# MATERIAL PROVIDED
==================================================
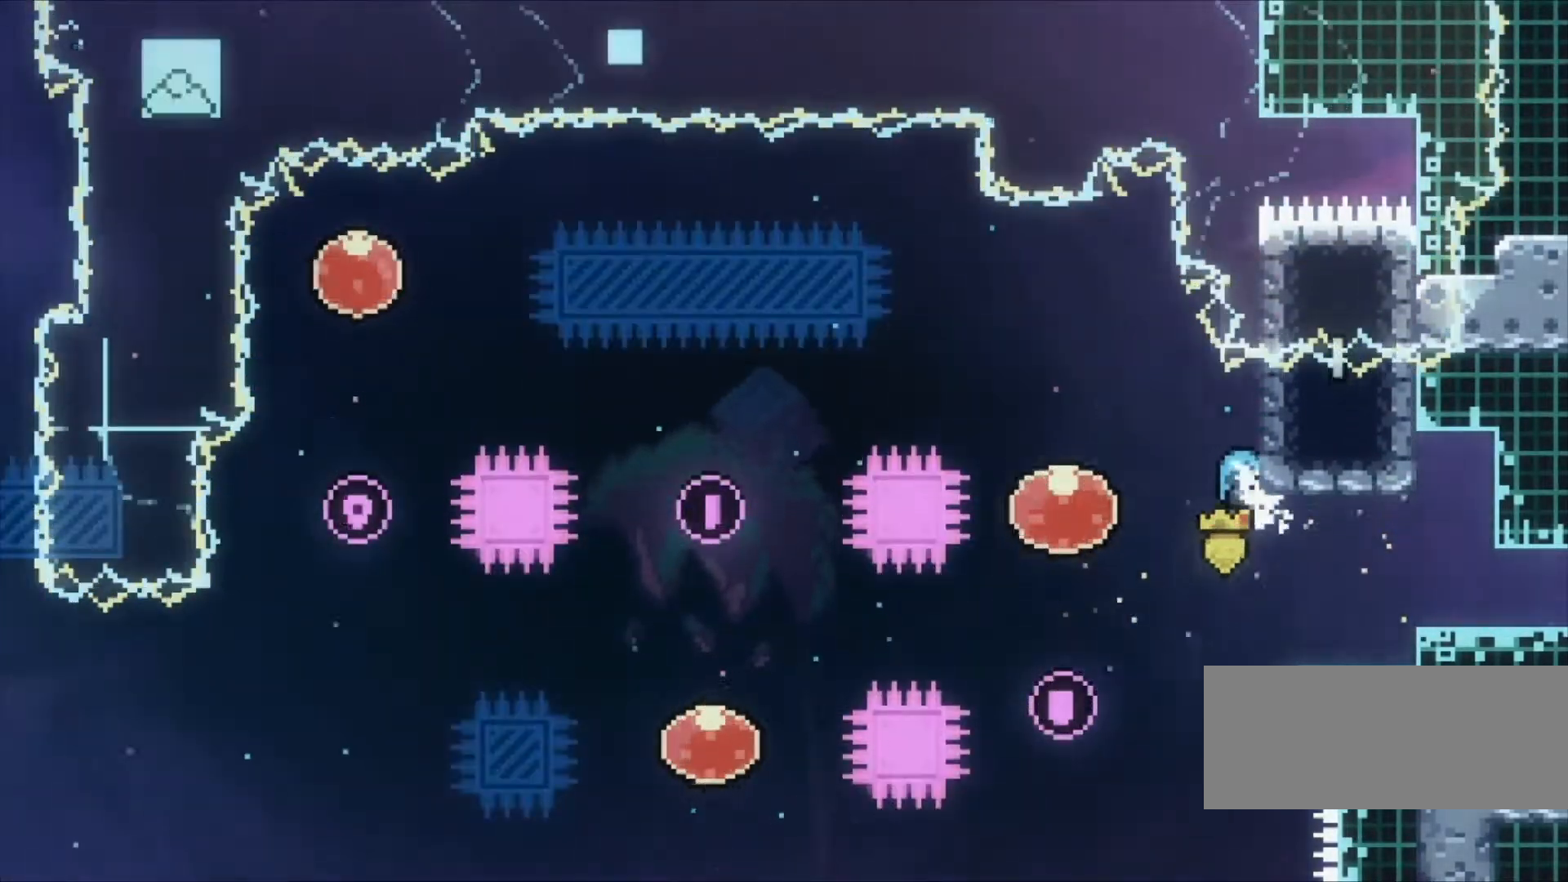
{"keys": ["right", "z"], "events": [[233, "z", "down"], [300, "c", "down"], [400, "c", "up"], [400, "s", "down"], [467, "s", "up"]]}
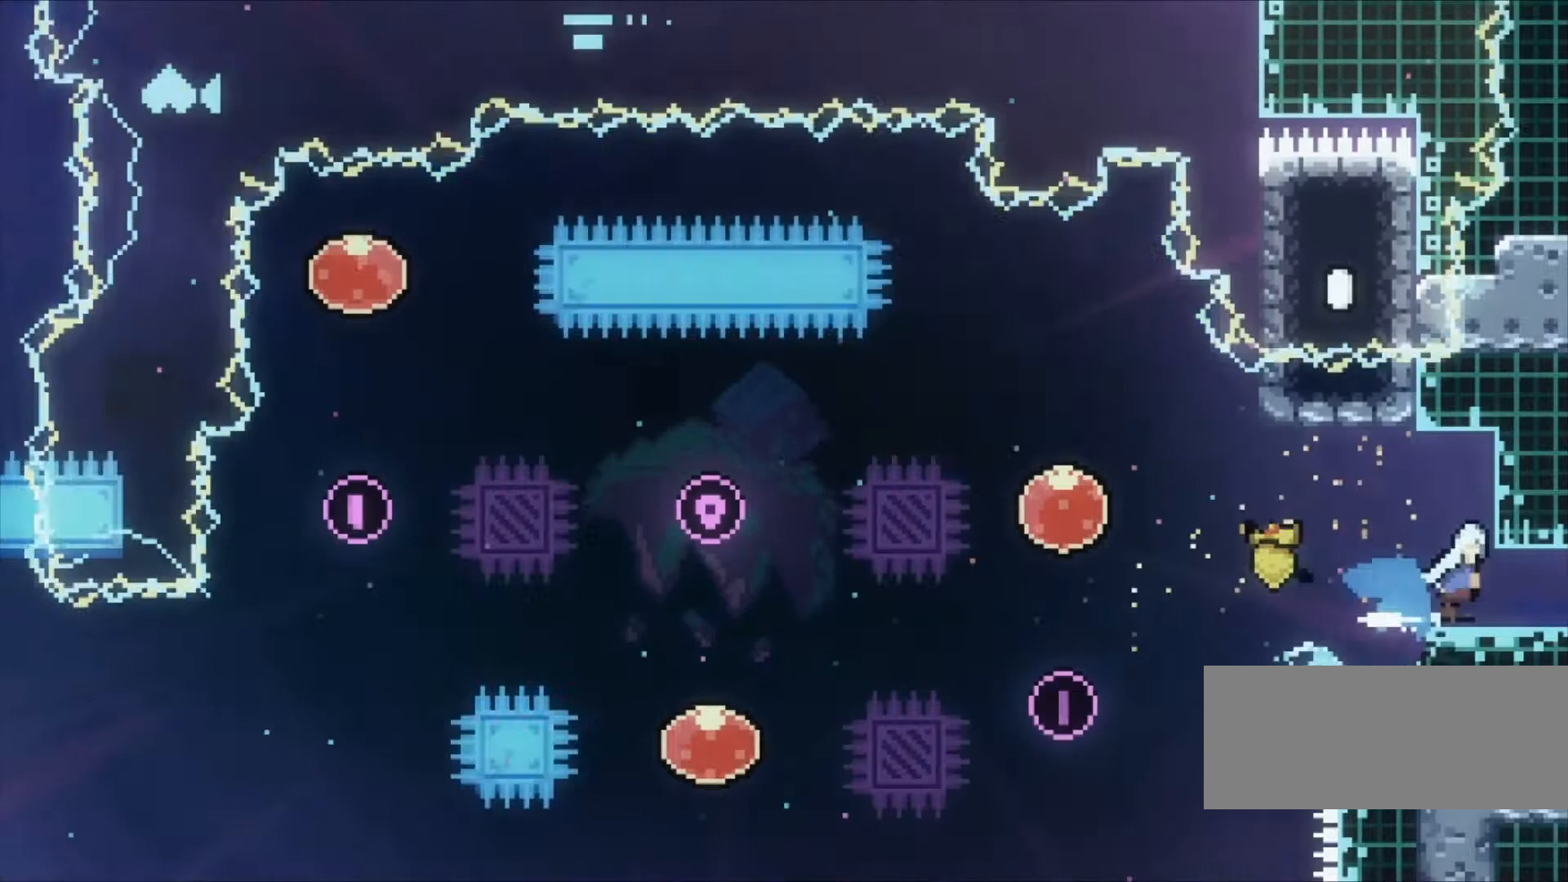
{"keys": ["c", "right", "z"], "events": [[33, "c", "down"]]}
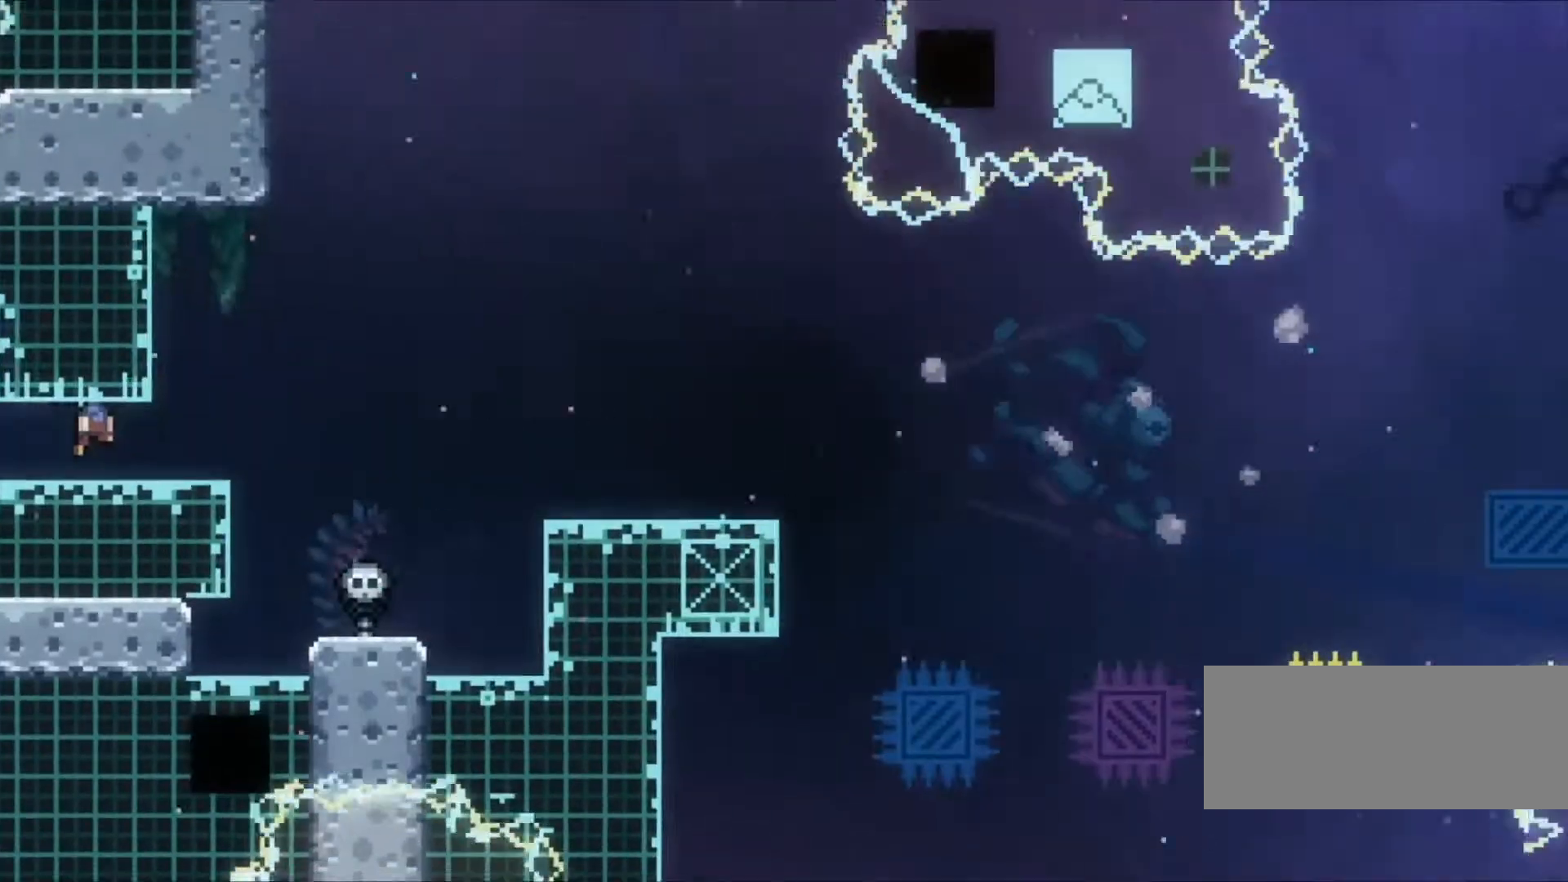
{"keys": ["right", "z"], "events": [[267, "c", "up"]]}
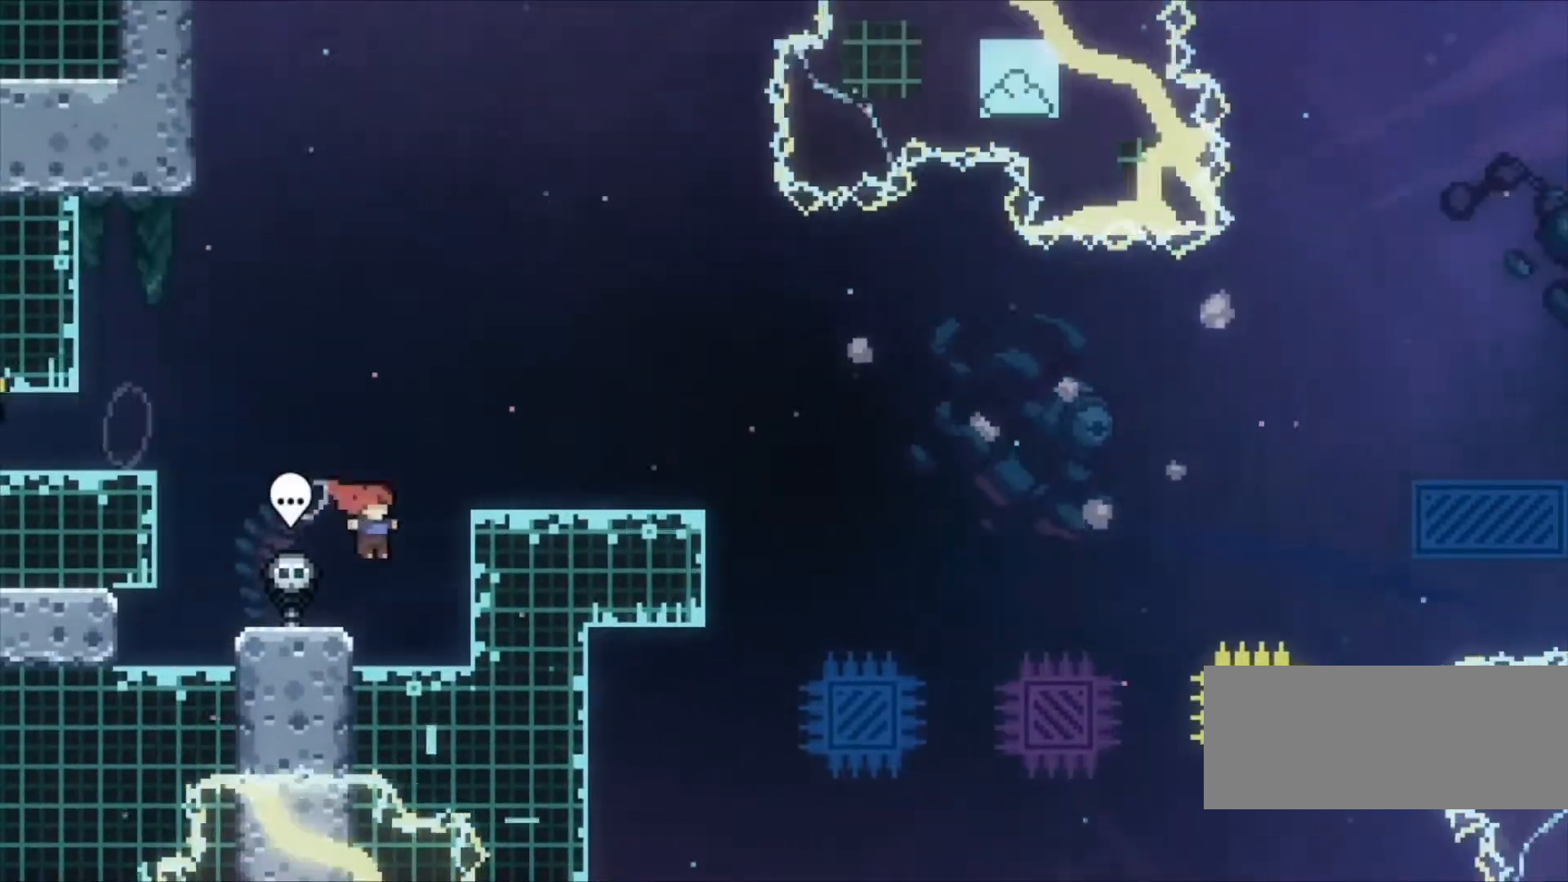
{"keys": ["z"], "events": [[100, "c", "down"], [433, "c", "up"], [433, "right", "up"]]}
==================================================
Everything in the listing above must be retyped exactly, except for the pictures.

# RESPONSE TO THE EXERCISE
{"keys": ["right", "z"], "events": [[233, "z", "down"], [300, "c", "down"], [400, "c", "up"], [400, "s", "down"], [467, "s", "up"]]}
{"keys": ["c", "right", "z"], "events": [[33, "c", "down"]]}
{"keys": ["right", "z"], "events": [[267, "c", "up"]]}
{"keys": ["z"], "events": [[100, "c", "down"], [433, "c", "up"], [433, "right", "up"]]}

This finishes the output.